- **Assignment**
Reproduce the full article about the Supreme Court and New York's abortion coverage mandate word for word, keeping every line.

- **Source document**
________________________________________
Supreme Court pushes New York to rethink abortion coverage mandate
In a striking blow to overreaching state policies, the U.S. Supreme Court has stepped in to challenge New York’s heavy-handed mandate forcing employers to fund abortions through health insurance plans.
This latest development in the case of Diocese of Albany v. Harris is a beacon of hope for religious liberty, as the court ordered New York’s highest judicial body to take another look. As reported by Catholic World Report, the decision comes on the heels of a significant win for faith-based groups.
Back in 2017, New York’s Department of Financial Services dropped a bombshell, requiring employer health plans to cover what they deemed “medically necessary” abortions. Initially, there was talk of exemptions for religious objectors, but under pressure from activists pushing a progressive agenda, the state tightened the rules to exclude many faith-driven ministries. These narrow exemptions left groups serving all people, regardless of belief, out in the cold.
________________________________________
- **Dataset records**
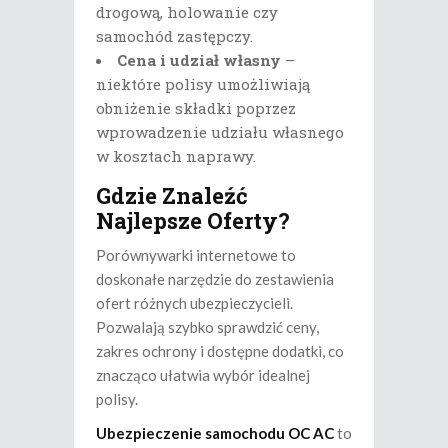
drogową, holowanie czy
samochód zastępczy.
Cena i udział własny
–
niektóre polisy umożliwiają
obniżenie składki poprzez
wprowadzenie udziału własnego
w kosztach naprawy.
Gdzie Znaleźć
Najlepsze Oferty?
Porównywarki internetowe to
doskonałe narzędzie do zestawienia
ofert różnych ubezpieczycieli.
Pozwalają szybko sprawdzić ceny,
zakres ochrony i dostępne dodatki, co
znacząco ułatwia wybór idealnej
polisy.
Ubezpieczenie samochodu OC AC
to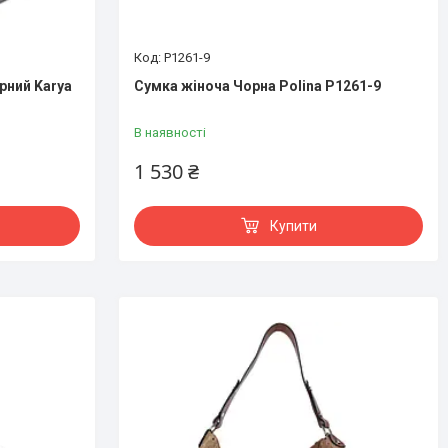
P1261-9
рний Karya
Сумка жіноча Чорна Polina P1261-9
В наявності
1 530 ₴
Купити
________________________________________
- **Solution for this task**
Supreme Court pushes New York to rethink abortion coverage mandate
In a striking blow to overreaching state policies, the U.S. Supreme Court has stepped in to challenge New York’s heavy-handed mandate forcing employers to fund abortions through health insurance plans.
This latest development in the case of Diocese of Albany v. Harris is a beacon of hope for religious liberty, as the court ordered New York’s highest judicial body to take another look. As reported by Catholic World Report, the decision comes on the heels of a significant win for faith-based groups.
Back in 2017, New York’s Department of Financial Services dropped a bombshell, requiring employer health plans to cover what they deemed “medically necessary” abortions. Initially, there was talk of exemptions for religious objectors, but under pressure from activists pushing a progressive agenda, the state tightened the rules to exclude many faith-driven ministries. These narrow exemptions left groups serving all people, regardless of belief, out in the cold.